Stored items —
********
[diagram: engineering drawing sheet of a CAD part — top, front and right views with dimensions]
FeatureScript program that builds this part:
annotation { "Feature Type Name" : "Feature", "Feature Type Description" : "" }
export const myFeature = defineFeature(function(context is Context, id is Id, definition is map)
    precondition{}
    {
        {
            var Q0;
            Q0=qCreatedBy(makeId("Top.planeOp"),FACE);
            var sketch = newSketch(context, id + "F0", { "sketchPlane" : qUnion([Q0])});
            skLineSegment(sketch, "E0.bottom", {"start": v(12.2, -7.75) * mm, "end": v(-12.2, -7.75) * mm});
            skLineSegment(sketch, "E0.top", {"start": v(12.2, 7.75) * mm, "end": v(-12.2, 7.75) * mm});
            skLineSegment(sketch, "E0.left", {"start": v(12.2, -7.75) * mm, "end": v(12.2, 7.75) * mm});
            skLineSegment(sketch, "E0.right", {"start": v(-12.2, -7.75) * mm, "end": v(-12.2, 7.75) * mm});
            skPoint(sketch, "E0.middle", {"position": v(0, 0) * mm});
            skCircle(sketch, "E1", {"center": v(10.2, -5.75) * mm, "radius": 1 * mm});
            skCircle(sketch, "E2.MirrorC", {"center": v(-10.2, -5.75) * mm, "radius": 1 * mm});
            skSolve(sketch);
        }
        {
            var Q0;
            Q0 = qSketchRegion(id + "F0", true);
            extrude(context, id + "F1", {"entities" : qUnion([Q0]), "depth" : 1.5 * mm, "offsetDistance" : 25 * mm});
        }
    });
********
GIVEN EXERCISE —
Copy the data above line for line, leaving every character unchanged.

SOLUTION —
[diagram: engineering drawing sheet of a CAD part — top, front and right views with dimensions]
FeatureScript program that builds this part:
annotation { "Feature Type Name" : "Feature", "Feature Type Description" : "" }
export const myFeature = defineFeature(function(context is Context, id is Id, definition is map)
    precondition{}
    {
        {
            var Q0;
            Q0=qCreatedBy(makeId("Top.planeOp"),FACE);
            var sketch = newSketch(context, id + "F0", { "sketchPlane" : qUnion([Q0])});
            skLineSegment(sketch, "E0.bottom", {"start": v(12.2, -7.75) * mm, "end": v(-12.2, -7.75) * mm});
            skLineSegment(sketch, "E0.top", {"start": v(12.2, 7.75) * mm, "end": v(-12.2, 7.75) * mm});
            skLineSegment(sketch, "E0.left", {"start": v(12.2, -7.75) * mm, "end": v(12.2, 7.75) * mm});
            skLineSegment(sketch, "E0.right", {"start": v(-12.2, -7.75) * mm, "end": v(-12.2, 7.75) * mm});
            skPoint(sketch, "E0.middle", {"position": v(0, 0) * mm});
            skCircle(sketch, "E1", {"center": v(10.2, -5.75) * mm, "radius": 1 * mm});
            skCircle(sketch, "E2.MirrorC", {"center": v(-10.2, -5.75) * mm, "radius": 1 * mm});
            skSolve(sketch);
        }
        {
            var Q0;
            Q0 = qSketchRegion(id + "F0", true);
            extrude(context, id + "F1", {"entities" : qUnion([Q0]), "depth" : 1.5 * mm, "offsetDistance" : 25 * mm});
        }
    });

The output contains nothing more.